**Exercise objective**:
Copy out again, unchanged, the line that contains "1. Общие положения" and every line after it down to the last line of the data.

**Exercise data**:
┌──
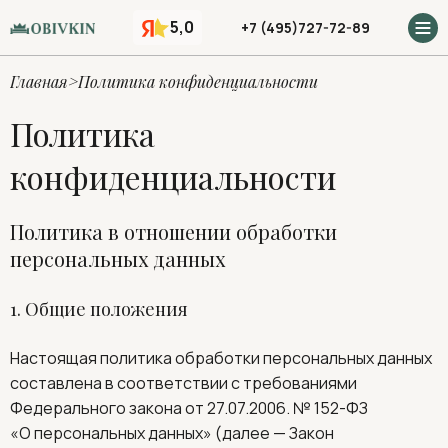
5,0
+7 (495)727-72-89
Главная
Политика конфиденциальности
Политика
конфиденциальности
Политика в отношении обработки
персональных данных
1. Общие положения
Настоящая политика обработки персональных данных
составлена в соответствии с требованиями
Федерального закона от 27.07.2006. № 152-ФЗ
«О персональных данных» (далее — Закон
└──
**Output for this exercise**:
1. Общие положения
Настоящая политика обработки персональных данных
составлена в соответствии с требованиями
Федерального закона от 27.07.2006. № 152-ФЗ
«О персональных данных» (далее — Закон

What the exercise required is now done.